Yes, it’s that good. A good enough excuse to prompt the hour-or-so scenic drive down Route 837. Good enough for the inevitable extra miles you’ll need to walk it off when you’re through. Good enough for this food-fancier to say, if you love pizza, you need to try one of these.
Crusty on the knotted edges, gooey in the thick multi-layer center, steaming hot, and managing to exist as both ultimate comfort food and a shock to the senses. It is red top pizza and unless you’ve spent some time in or around the mid-Mon Valley, you’ve probably never had anything like it.
Google “red top pizza” and The Internet is going to point you north and west, to Detroit. That city’s native style is cooked in small rectangular deep-dish pans, super pillowy on the inside, crusty on the edges, and yes, finished with a post-bake ladling of tomato sauce across the top.
Detroit-style pizza must be “having a moment” (forgive me) as two different purveyors specializing in the (not our) regional style have popped up in Pittsburgh in the last year or two: Iron Born and Michigan & Trumbull. I can only attest to the latter, but it is spectacular–if a little precious and pricey.
Mon Valley red top is an entirely different thing. It also appears to be completely off the wider pizza map.
On the one hand, a red top pizza has exactly the same stuff you’ve been eating all your life: risen white flour dough, spicy marinara sauce, grated mozzarella cheese, your choice of standard toppings. On the other, though, the script–and ingredients list–have quite literally flipped. That makes all the difference here.

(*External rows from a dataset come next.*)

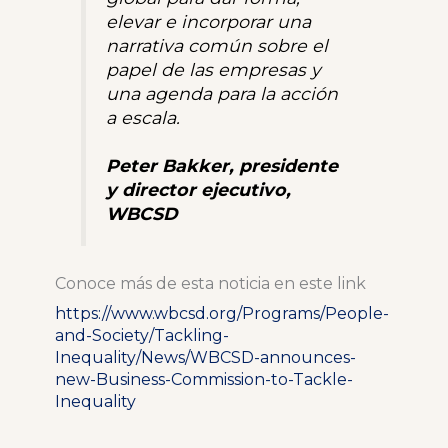
elevar e incorporar una
narrativa común sobre el
papel de las empresas y
una agenda para la acción
a escala.
Peter Bakker, presidente
y director ejecutivo,
WBCSD
Conoce más de esta noticia en este link
https://www.wbcsd.org/Programs/People-
and-Society/Tackling-
Inequality/News/WBCSD-announces-
new-Business-Commission-to-Tackle-
Inequality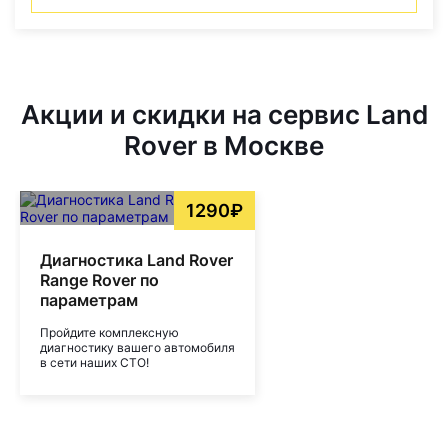
Акции и скидки на сервис Land
Rover в Москве
1290₽
Диагностика Land Rover
Range Rover по
параметрам
Пройдите комплексную
диагностику вашего автомобиля
в сети наших СТО!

There are two medium-thin crusts in a red top pizza. Between them, several handfuls of mozzarella cheese. The edges of the two layers are rolled up, curled around, and crimped together to seal the package like a giant ravioli. A hole is poked in the center–presumably so it doesn’t blow up in the oven–and red sauce is ladled out and spread across the domed surface.

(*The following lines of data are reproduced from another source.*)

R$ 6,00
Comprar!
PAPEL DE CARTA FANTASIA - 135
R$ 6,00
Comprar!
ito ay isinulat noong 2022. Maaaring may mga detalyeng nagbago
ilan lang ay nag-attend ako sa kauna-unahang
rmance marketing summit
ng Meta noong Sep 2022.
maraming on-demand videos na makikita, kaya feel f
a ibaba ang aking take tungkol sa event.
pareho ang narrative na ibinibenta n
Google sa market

In its purest form, the pizza has no additional toppings–Anthony says about half the time people get them this way–but it’s common to add pepperoni, sausage, or whatever you like.
Doubters, whiners, and ye of little imagination will poo-poo the pie as just another pizza–but they’re wrong. We know how the thinking goes: the sauce is on top, the cheese in the middle, there’s a lot of bread–what’s the big deal?
Here’s the big deal: with a red top, the delicate chemistry of the pizza has been inverted–up is down, day is night, and there’s a sauce party on the roof while the cheese is doing the grunt work in the basement.
Pizza is a lot cheaper than therapy, but you’ll leave Anthony’s Italiano both fulfilled in the belly and with a new perspective on existence. The realization that all our lives we’ve been lied to–told the marinara was but a minor flavor element in a melted cheese and risen crust world–may be a metaphorically tough pill to swallow, but it tastes great going down.
With the sauce brought up front and on top it’s allowed to sizzle under the direct heat of the oven, thickening and caramelizing. The cheese at the center of the pie is the exact opposite–a molten core that oozes and massages the overall flavor; it’s felt as much as tasted.
Anthony’s Italiano has been making pizza in Donora since 1977, but you don’t need to have the history to see that Anthony knows what he’s doing. The shop came to our attention from a tip by the guys at the Donora Smog Museum, just-down-the-block. As we said in that piece, the crust on Anthony’s basic pizza (i.e. not the red top) has a ciabatta-like crackle and chewiness that just totally knocked our socks off. Get one of each or come back–and bring your friends this time.
A final note to our readers in the Mon Valley: We are well aware that Anthony’s is not the only pizzeria that offers a red top. There are at least a couple others that make the same style (Marty’s in Donora and Armando’s in Charleroi/Monessen), but definitely let us know if there’s somewhere else we need to check out.
Getting there: Anthony’s Italiano is located at 557 McKean Ave. in Donora. It’s going to take you around an hour to get there from central Pittsburgh; slower if you stop for every roadside cross, loose limo, and objet d’dental artwork like we do.
The Pizza Chase is an occasional series where we document regional pizzerias that do something fundamentally different or extraordinary with ol’ cheesy.